Os exemplos desse fino relacionamento não param por aí. O deputado Júlio Campos (DEM-MT), que defende o financiamento privado de campanhas, admitindo um modelo de financiamento misto como melhor opção, destacou que depois de quatro mandatos não tentará nova candidatura em 2014. Com 16 aos de atuação parlamentar, Campos afirmou que não tem mais condições de competir com os colegas para conseguir patrocínio suficiente, por parte das empresas, para bancar os custos de uma campanha. Sem falar que os valores tendem a ser cada vez mais altos, a cada pleito.
“Não há como, num país como o Brasil, da forma como as coisas têm acontecido, não haver financiamento de campanha pela iniciativa privada. Basta dar uma olhada no plenário da Câmara.
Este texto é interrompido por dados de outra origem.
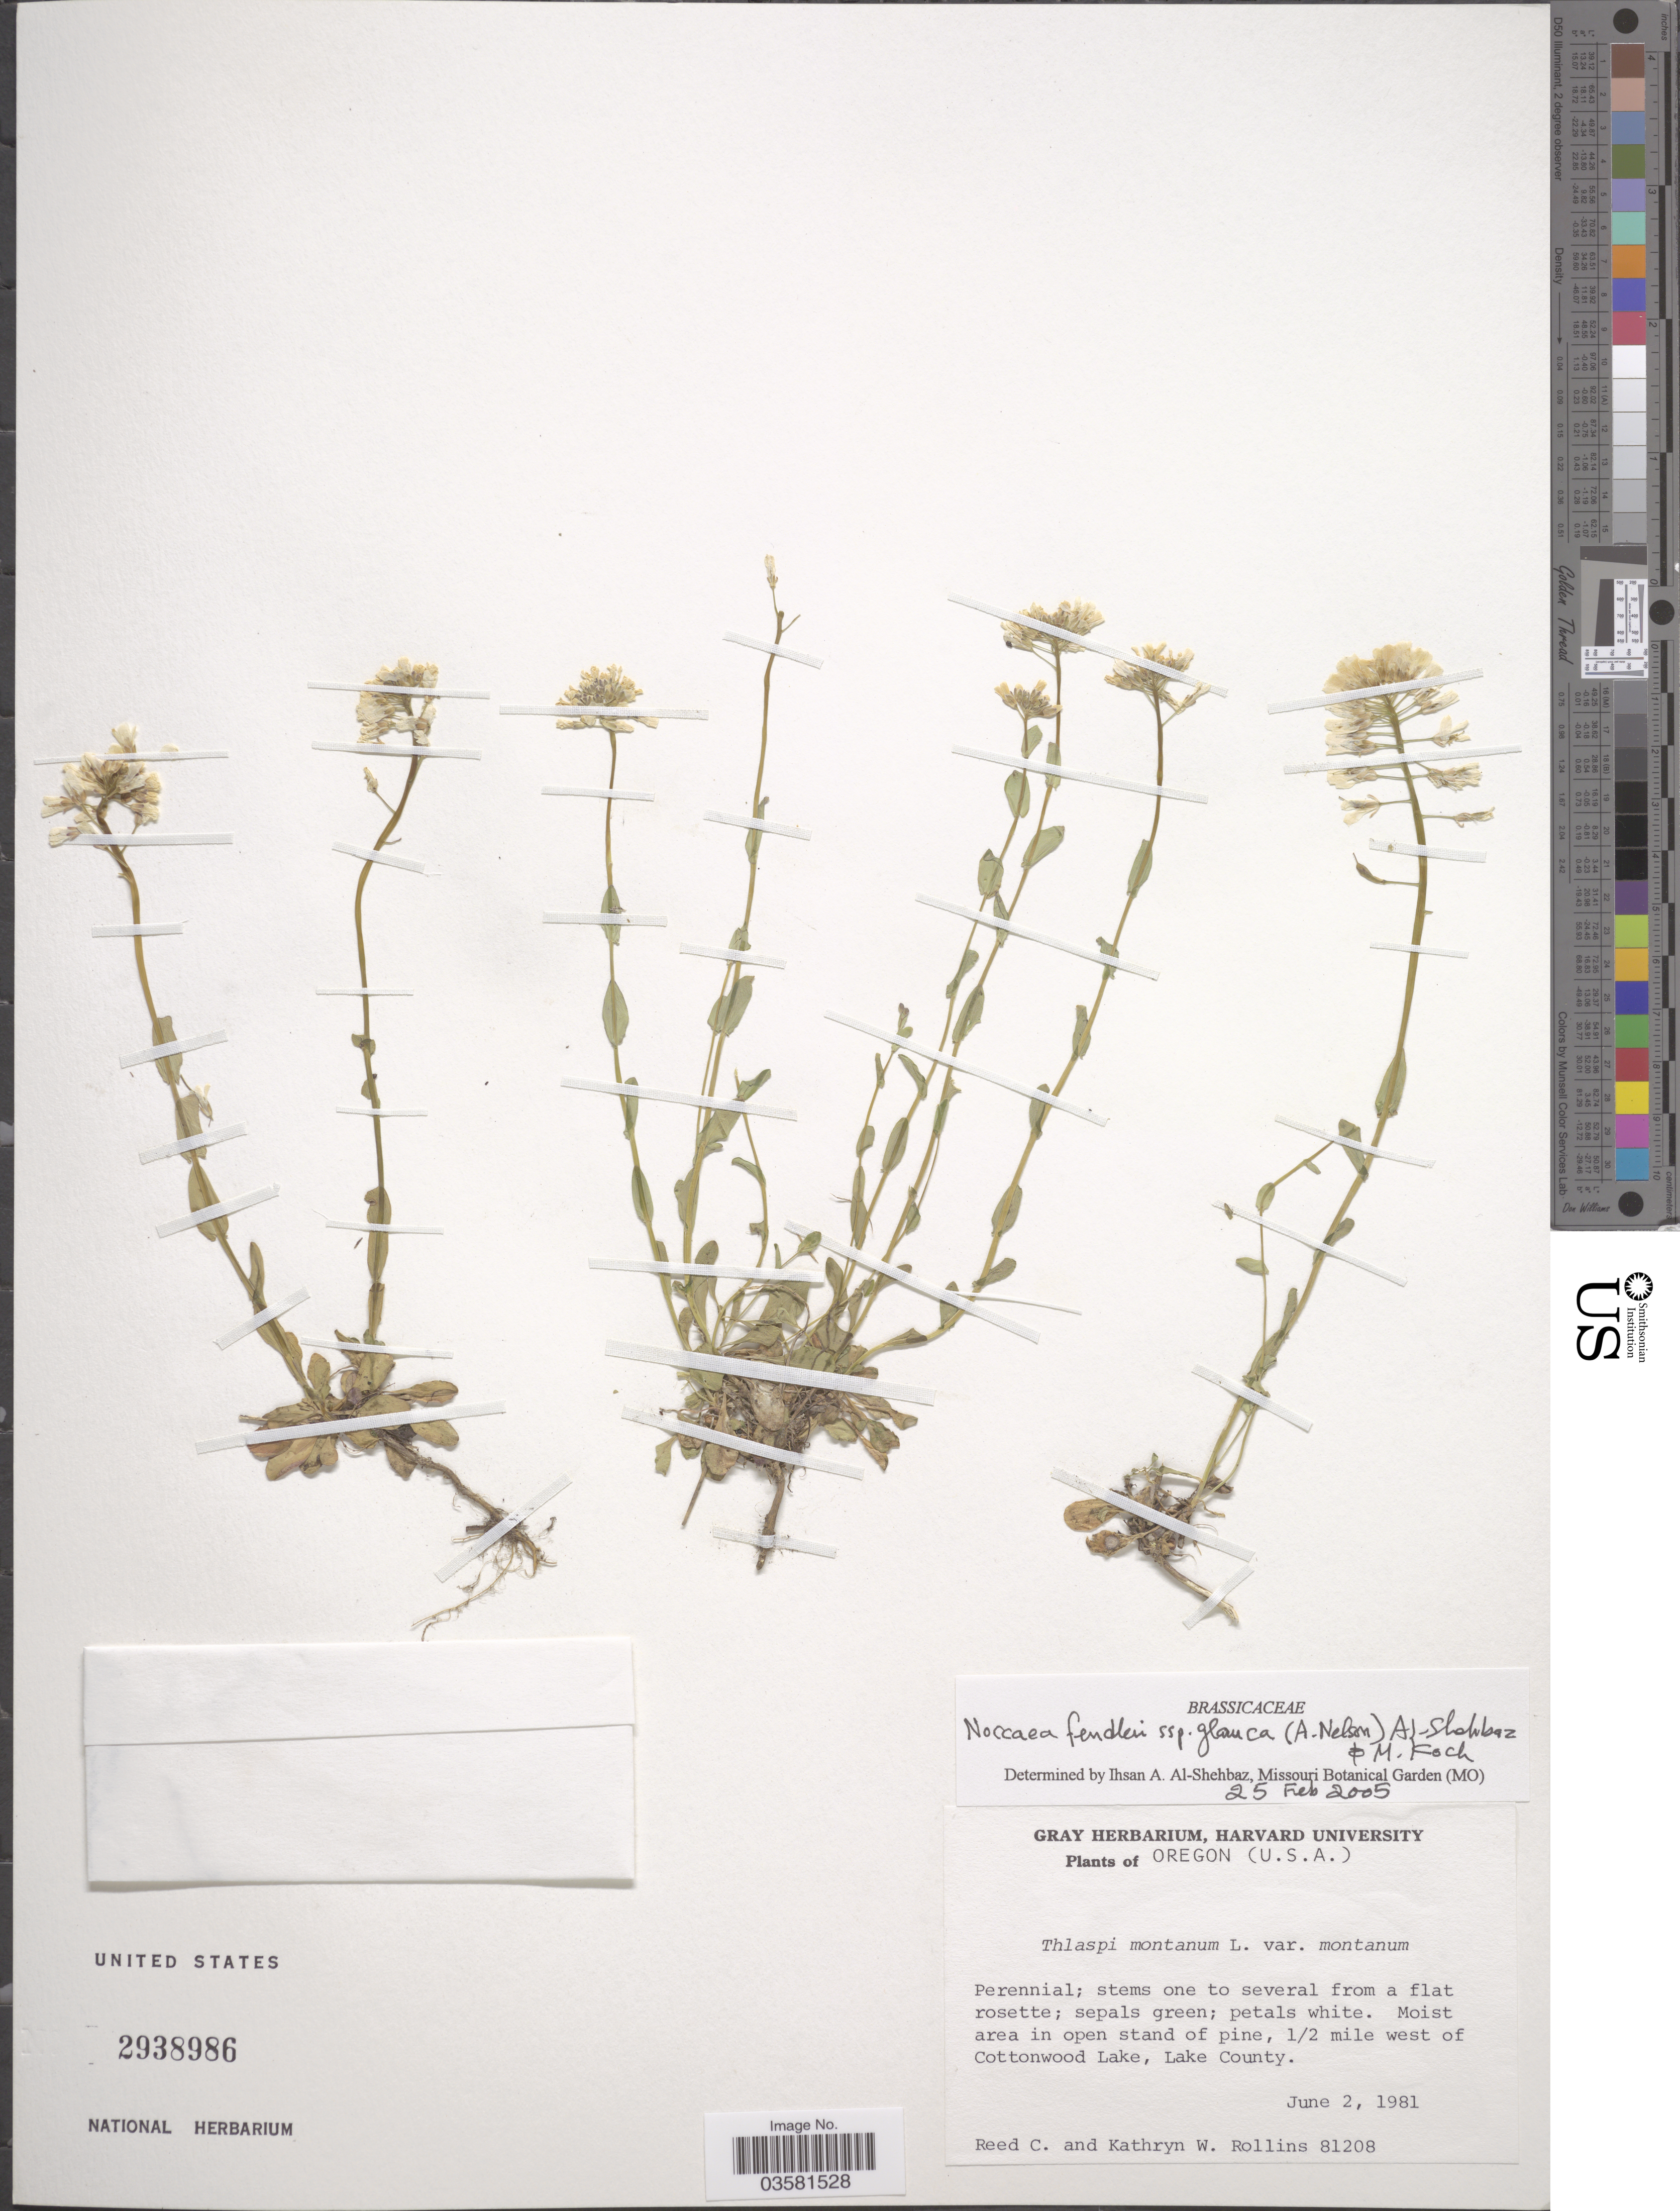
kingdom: Plantae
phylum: Tracheophyta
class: Magnoliopsida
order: Brassicales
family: Brassicaceae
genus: Thlaspi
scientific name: Thlaspi fendleri var. glaucum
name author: (A. Nelson) C.L. Hitchc.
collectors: R. C. Rollins & K. W. Rollins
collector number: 81208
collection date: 1981-06-02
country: United States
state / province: Oregon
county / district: Lake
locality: ½ mile west of Cottonwood Lake, Lake County.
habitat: moist area in open stand of pines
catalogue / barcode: US 2938986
São vários os segmentos representados pelos parlamentares presentes”, ressaltou, apontando para os colegas.
“O que eu defendo é que o financiamento seja privado sim, mas com mais transparência e prestação de contas imediata. Infelizmente, o fim do financiamento privado total, como desejam o PT e vários outros partidos, não passa nessa Casa de jeito nenhum”, colocou.
De acordo com Júlio Campos, existem no Congresso o que ele definiu como quatro tipos de parlamentares: “Os independentes (grupo do qual se considera parte); os vinculados ao atual governo ou às entidades sindicais; uma facção formada pelos que por si só já representam o empresariado porque são, eles próprios, empresários; e os que são bancados pelas empresas privadas e defendem os interesses dessas empresas. Não há meio termo”, acentuou.